President-elect Joseph R. Biden has indicated that he’ll roll back the rollbacks as soon as he’s inaugurated. Yet a reset is not enough. In fact, many of the rules didn’t cut it under President Obama, and though Obama tried to fix many of them, his efforts often fell short. Here are a few examples of policies and rules that Trump obliterated, and that Biden — hopefully with Congress’s help — could now rebuild, making them better and stronger than before.

Clean Power Plan: President Obama’s plan mandated a cut in power sector carbon emissions by 32% from 2005 levels by 2030, which essentially would have forced coal out of the energy mix while leaving room for natural gas. Before it went into effect, Trump gutted the plan, though it was hardly necessary: Economics forced coal plant retirements after Trump’s election, coal mining jobs continued to wane and emissions dropped even more than the Obama plan would have required. The plan was obsolete before it was finalized.

Biden’s plan must include more ambitious emissions cuts and, equally as important, provide for a just transition for workers and communities that will be abandoned by the fossil fuel industries.

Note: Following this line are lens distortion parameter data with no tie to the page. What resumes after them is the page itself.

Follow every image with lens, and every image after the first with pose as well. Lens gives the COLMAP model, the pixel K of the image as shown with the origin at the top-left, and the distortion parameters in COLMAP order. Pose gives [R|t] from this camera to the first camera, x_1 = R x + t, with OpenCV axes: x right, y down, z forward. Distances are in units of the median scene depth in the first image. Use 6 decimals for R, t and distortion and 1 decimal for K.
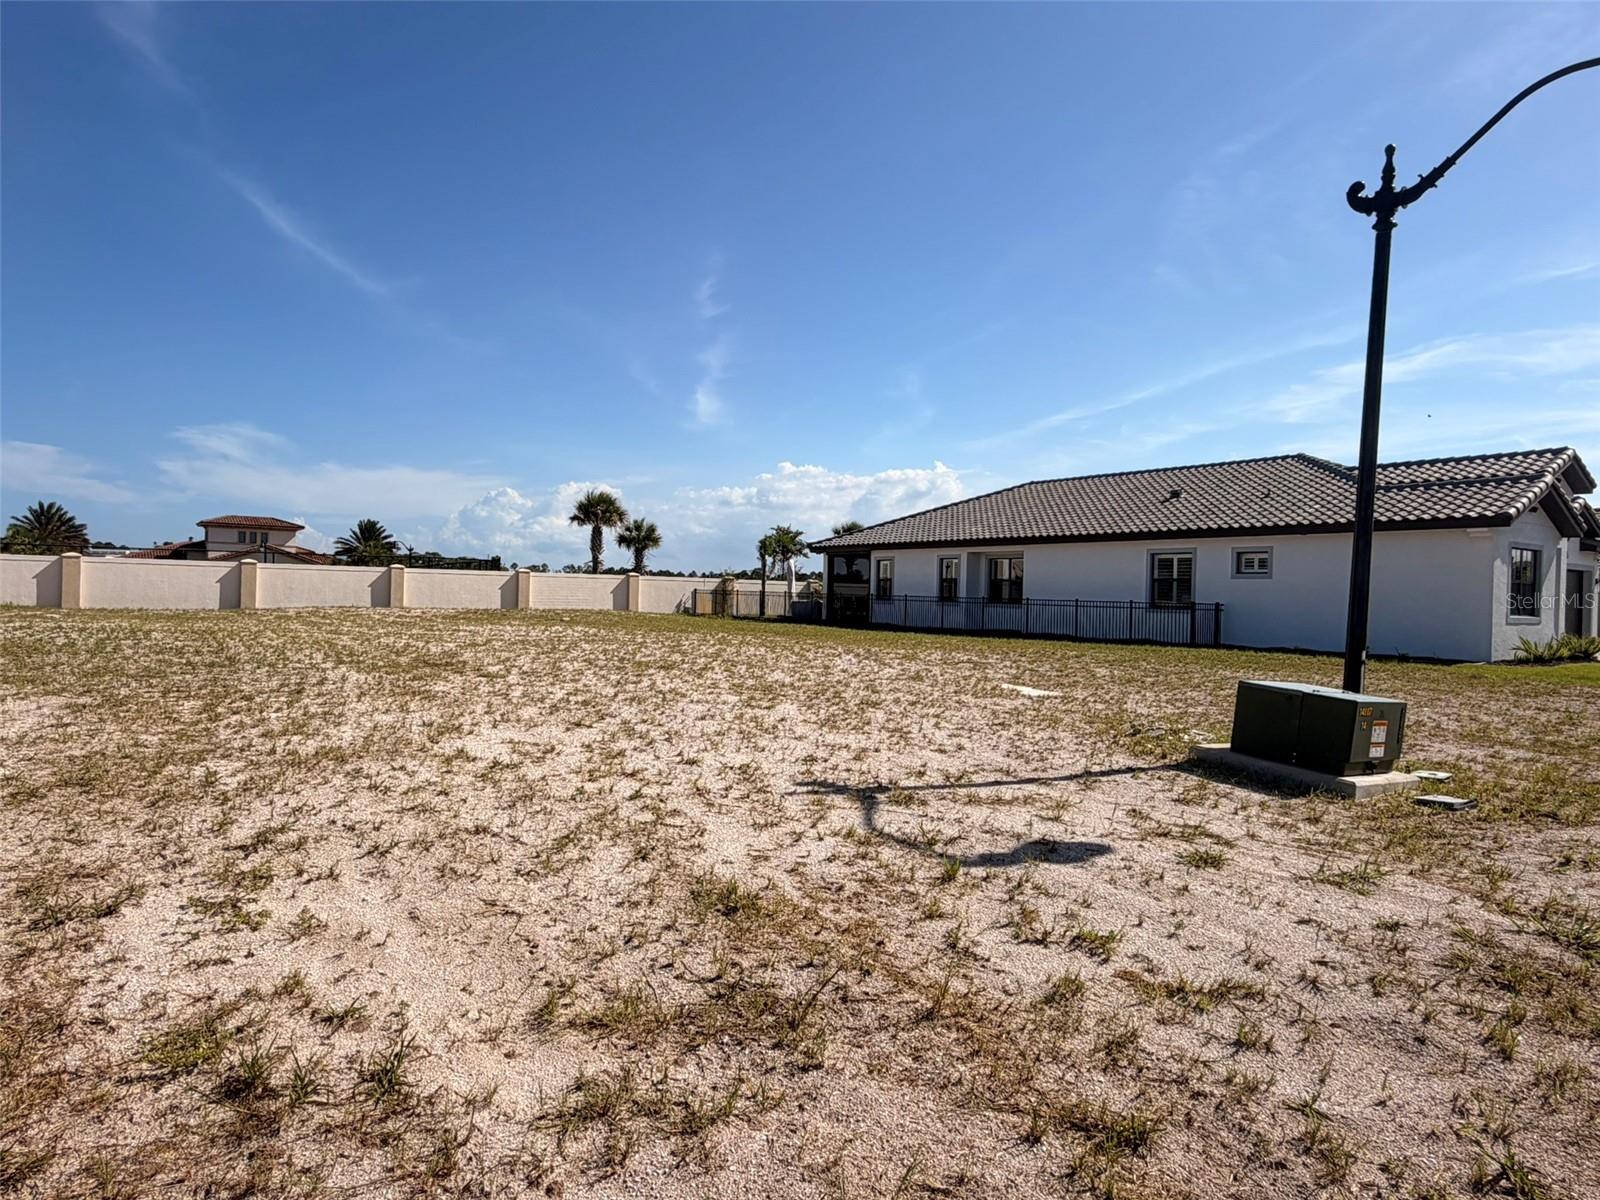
lens RADIAL K [[980.2, 0, 809.5], [0, 980.2, 599.6], [0, 0, 1]] dist [0.009513, 0.007309]
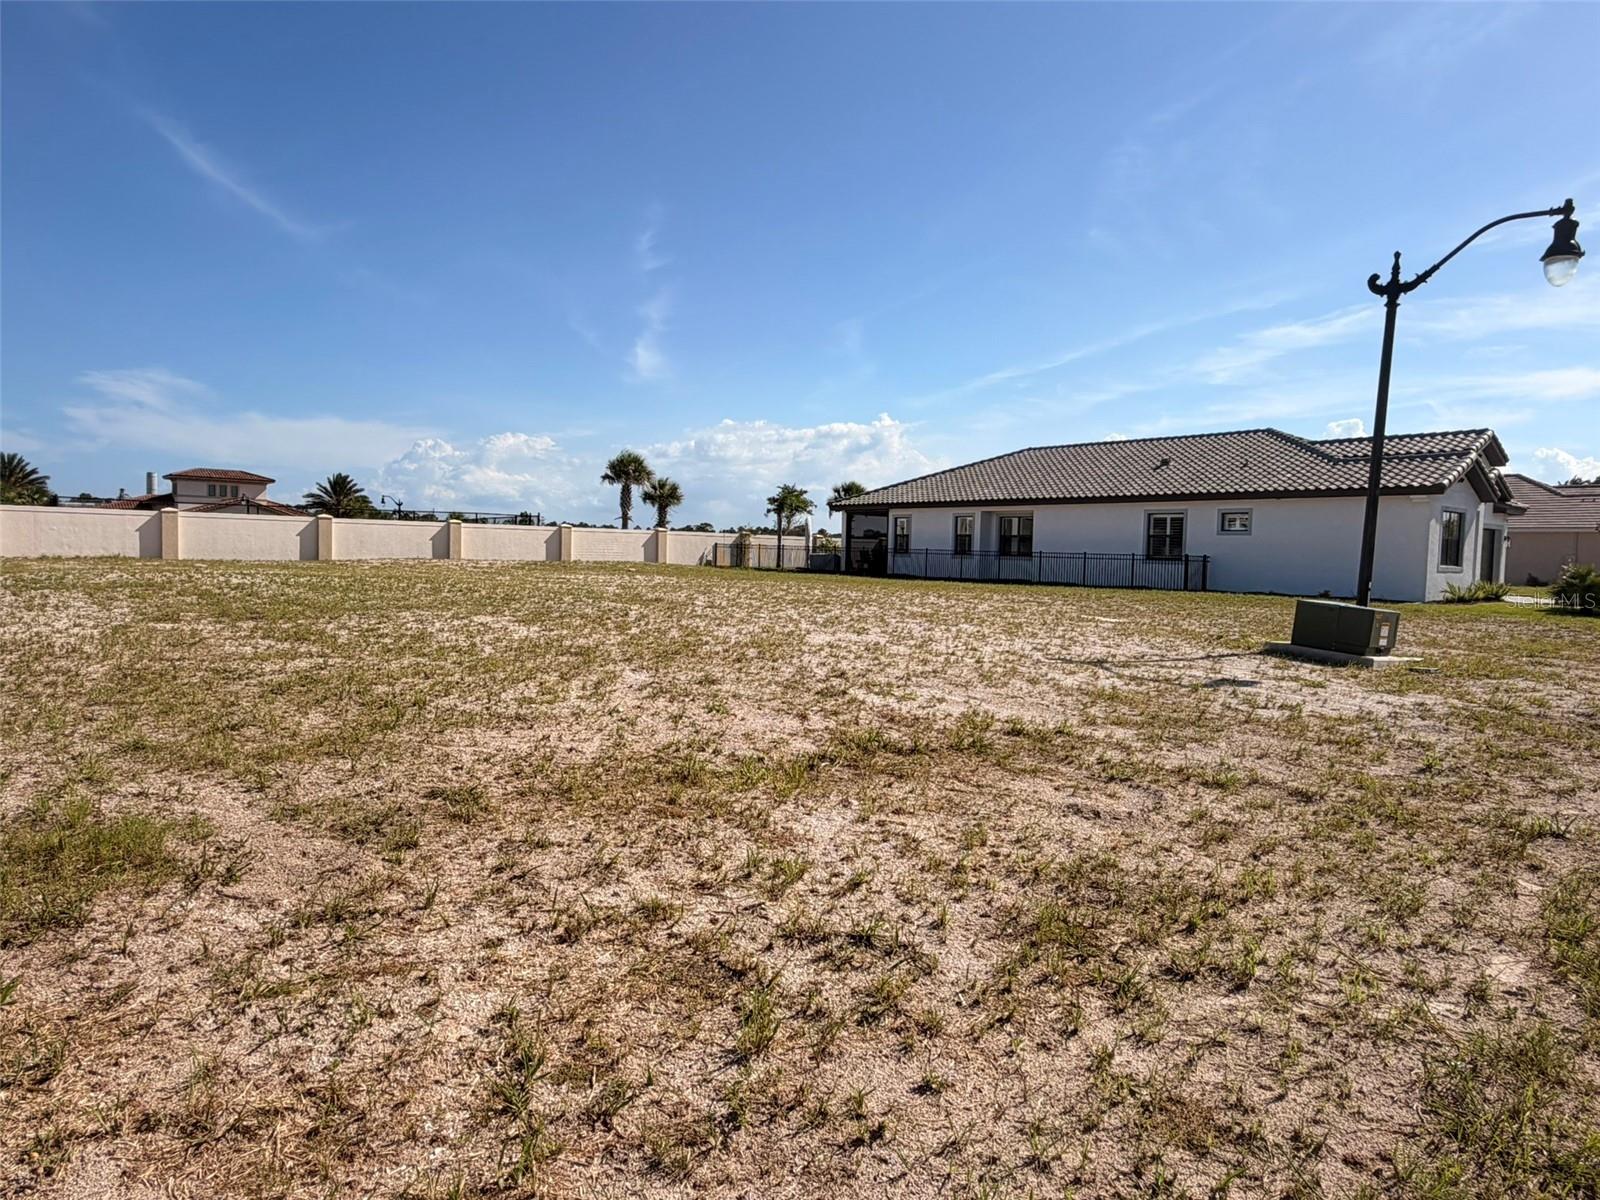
lens RADIAL K [[980.2, 0, 797.6], [0, 980.2, 600.0], [0, 0, 1]] dist [0.009513, 0.007309]
pose [[0.998428, -0.000308, 0.056044, -0.104447], [-0.002262, 0.998948, 0.045800, 0.003063], [-0.055999, -0.045854, 0.997377, -0.122305]]
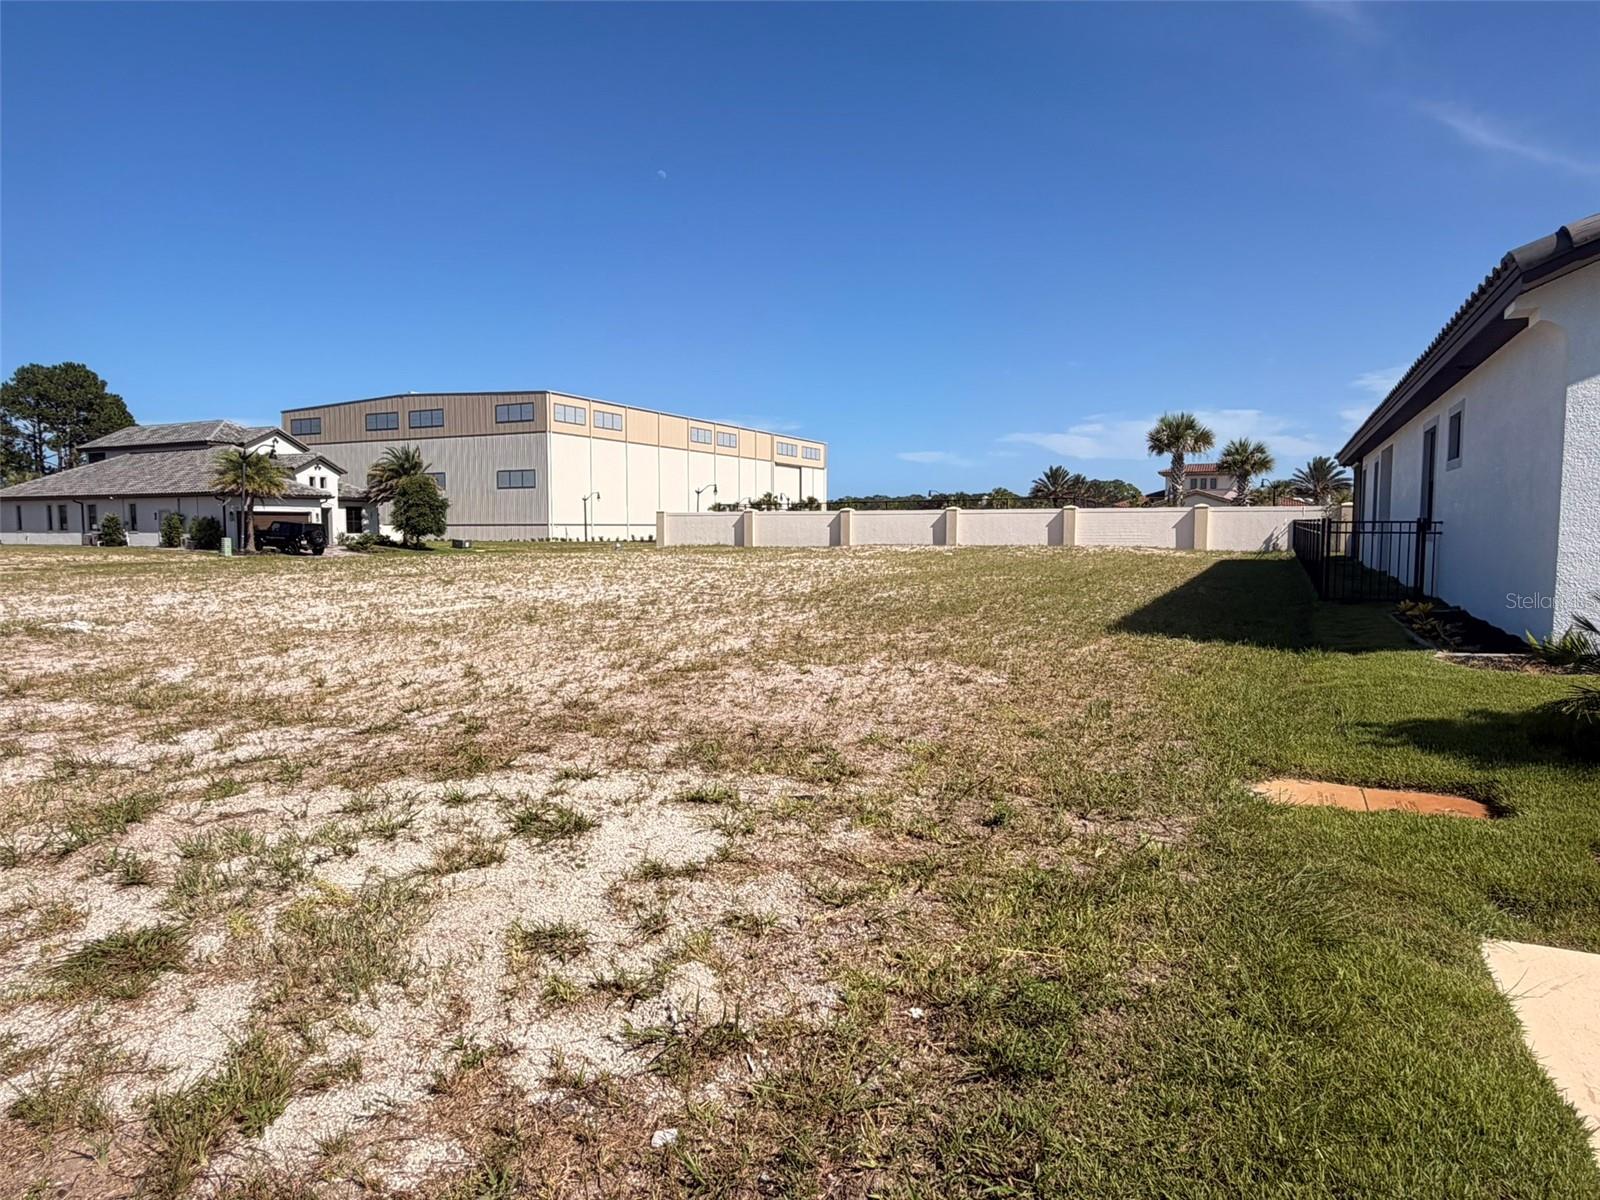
lens RADIAL K [[980.2, 0, 799.5], [0, 980.2, 602.2], [0, 0, 1]] dist [0.009513, 0.007309]
pose [[0.473219, 0.044110, -0.879840, 0.497878], [0.007885, 0.998494, 0.054299, 0.011451], [0.880910, -0.032633, 0.472158, 0.315688]]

Oil and gas development: Trump rolled over the environment by rolling back rules for fracking, stocking the Interior Department with industry insiders, ramming through approvals of pipelines built by his multi-million-dollar donors, and by slashing royalties paid by oil companies.

Yet Obama’s policies were equally friendly to energy development. His administration leased out two million more acres of public land to oil and gas companies during his first term than Trump and oversaw a drilling boom of unprecedented magnitude. Biden needs not only to roll back the rollbacks, but also to overhaul the leasing process to shift power away from corporate boardrooms and back into public hands, and increase oil and gas royalty payments across the board to give American taxpayers a fair shake.